[Plain-text document sources]
============

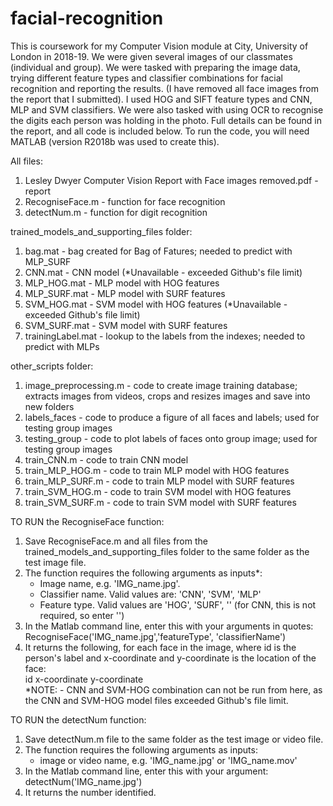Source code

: # facial-recognition

This is coursework for my Computer Vision module at City, University of London in 2018-19. We were given several images of our classmates (individual and group). We were tasked with preparing the image data, trying different feature types and classifier combinations for facial recognition and reporting the results. (I have removed all face images from the report that I submitted). I used HOG and SIFT feature types and CNN, MLP and SVM classifiers. We were also tasked with using OCR to recognise the digits each person was holding in the photo. Full details can be found in the report, and all code is included below. To run the code, you will need MATLAB (version R2018b was used to create this).

All files:
1) Lesley Dwyer Computer Vision Report with Face images removed.pdf - report
2) RecogniseFace.m - function for face recognition
3) detectNum.m - function for digit recognition

trained_models_and_supporting_files folder:
1) bag.mat - bag created for Bag of Fatures; needed to predict with MLP_SURF
2) CNN.mat - CNN model (*Unavailable - exceeded Github's file limit)
3) MLP_HOG.mat - MLP model with HOG features
4) MLP_SURF.mat - MLP model with SURF features
5) SVM_HOG.mat - SVM model with HOG features (*Unavailable - exceeded Github's file limit)
6) SVM_SURF.mat - SVM model with SURF features
7) trainingLabel.mat - lookup to the labels from the indexes; needed to predict with MLPs

other_scripts folder:
1) image_preprocessing.m - code to create image training database; extracts images from videos, crops and resizes images and save into new folders
2) labels_faces - code to produce a figure of all faces and labels; used for testing group images
3) testing_group - code to plot labels of faces onto group image; used for testing group images
4) train_CNN.m - code to train CNN model
5) train_MLP_HOG.m - code to train MLP model with HOG features
6) train_MLP_SURF.m - code to train MLP model with SURF features
7) train_SVM_HOG.m - code to train SVM model with HOG features
8) train_SVM_SURF.m - code to train SVM model with SURF features

TO RUN the RecogniseFace function:
1) Save RecogniseFace.m and all files from the trained_models_and_supporting_files folder to the same folder as the test image file.
2) The function requires the following arguments as inputs*:
	- Image name, e.g. 'IMG_name.jpg'. 
	- Classifier name. Valid values are: 'CNN', 'SVM', 'MLP'
	- Feature type. Valid values are 'HOG', 'SURF', '' (for CNN, this is not required, so enter '')
3) In the Matlab command line, enter this with your arguments in quotes: 
	RecogniseFace('IMG_name.jpg','featureType', 'classifierName') 
4) It returns the following, for each face in the image, where id is the person's label and x-coordinate and y-coordinate is the location of the face:
<br/>	id	x-coordinate	y-coordinate
<br/> *NOTE: - CNN and SVM-HOG combination can not be run from here, as the CNN and SVM-HOG model files exceeded Github's file limit.

TO RUN the detectNum function:
1) Save detectNum.m file to the same folder as the test image or video file.
2) The function requires the following arguments as inputs:
	- image or video name, e.g. 'IMG_name.jpg' or 'IMG_name.mov'
3) In the Matlab command line, enter this with your argument: 
	detectNum('IMG_name.jpg') 
4) It returns the number identified.


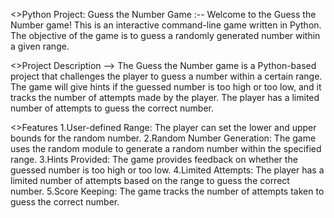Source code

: 
<>Python Project: Guess the Number Game :--
Welcome to the Guess the Number game! This is an interactive command-line game written in Python. The objective of the game is to guess a randomly generated number within a given range.

<>Project Description -->
The Guess the Number game is a Python-based project that challenges the player to guess a number within a certain range. The game will give hints if the guessed number is too high or too low, and it tracks the number of attempts made by the player. The player has a limited number of attempts to guess the correct number.

<>Features
1.User-defined Range: The player can set the lower and upper bounds for the random number.
2.Random Number Generation: The game uses the random module to generate a random number within the specified range.
3.Hints Provided: The game provides feedback on whether the guessed number is too high or too low.
4.Limited Attempts: The player has a limited number of attempts based on the range to guess the correct number.
5.Score Keeping: The game tracks the number of attempts taken to guess the correct number.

============

- Activity
Retype the source text of every record above word for word, and leave the pictures out of your answer.

- Your response
Source code

: # facial-recognition

This is coursework for my Computer Vision module at City, University of London in 2018-19. We were given several images of our classmates (individual and group). We were tasked with preparing the image data, trying different feature types and classifier combinations for facial recognition and reporting the results. (I have removed all face images from the report that I submitted). I used HOG and SIFT feature types and CNN, MLP and SVM classifiers. We were also tasked with using OCR to recognise the digits each person was holding in the photo. Full details can be found in the report, and all code is included below. To run the code, you will need MATLAB (version R2018b was used to create this).

All files:
1) Lesley Dwyer Computer Vision Report with Face images removed.pdf - report
2) RecogniseFace.m - function for face recognition
3) detectNum.m - function for digit recognition

trained_models_and_supporting_files folder:
1) bag.mat - bag created for Bag of Fatures; needed to predict with MLP_SURF
2) CNN.mat - CNN model (*Unavailable - exceeded Github's file limit)
3) MLP_HOG.mat - MLP model with HOG features
4) MLP_SURF.mat - MLP model with SURF features
5) SVM_HOG.mat - SVM model with HOG features (*Unavailable - exceeded Github's file limit)
6) SVM_SURF.mat - SVM model with SURF features
7) trainingLabel.mat - lookup to the labels from the indexes; needed to predict with MLPs

other_scripts folder:
1) image_preprocessing.m - code to create image training database; extracts images from videos, crops and resizes images and save into new folders
2) labels_faces - code to produce a figure of all faces and labels; used for testing group images
3) testing_group - code to plot labels of faces onto group image; used for testing group images
4) train_CNN.m - code to train CNN model
5) train_MLP_HOG.m - code to train MLP model with HOG features
6) train_MLP_SURF.m - code to train MLP model with SURF features
7) train_SVM_HOG.m - code to train SVM model with HOG features
8) train_SVM_SURF.m - code to train SVM model with SURF features

TO RUN the RecogniseFace function:
1) Save RecogniseFace.m and all files from the trained_models_and_supporting_files folder to the same folder as the test image file.
2) The function requires the following arguments as inputs*:
	- Image name, e.g. 'IMG_name.jpg'. 
	- Classifier name. Valid values are: 'CNN', 'SVM', 'MLP'
	- Feature type. Valid values are 'HOG', 'SURF', '' (for CNN, this is not required, so enter '')
3) In the Matlab command line, enter this with your arguments in quotes: 
	RecogniseFace('IMG_name.jpg','featureType', 'classifierName') 
4) It returns the following, for each face in the image, where id is the person's label and x-coordinate and y-coordinate is the location of the face:
<br/>	id	x-coordinate	y-coordinate
<br/> *NOTE: - CNN and SVM-HOG combination can not be run from here, as the CNN and SVM-HOG model files exceeded Github's file limit.

TO RUN the detectNum function:
1) Save detectNum.m file to the same folder as the test image or video file.
2) The function requires the following arguments as inputs:
	- image or video name, e.g. 'IMG_name.jpg' or 'IMG_name.mov'
3) In the Matlab command line, enter this with your argument: 
	detectNum('IMG_name.jpg') 
4) It returns the number identified.


Source code

: 
<>Python Project: Guess the Number Game :--
Welcome to the Guess the Number game! This is an interactive command-line game written in Python. The objective of the game is to guess a randomly generated number within a given range.

<>Project Description -->
The Guess the Number game is a Python-based project that challenges the player to guess a number within a certain range. The game will give hints if the guessed number is too high or too low, and it tracks the number of attempts made by the player. The player has a limited number of attempts to guess the correct number.

<>Features
1.User-defined Range: The player can set the lower and upper bounds for the random number.
2.Random Number Generation: The game uses the random module to generate a random number within the specified range.
3.Hints Provided: The game provides feedback on whether the guessed number is too high or too low.
4.Limited Attempts: The player has a limited number of attempts based on the range to guess the correct number.
5.Score Keeping: The game tracks the number of attempts taken to guess the correct number.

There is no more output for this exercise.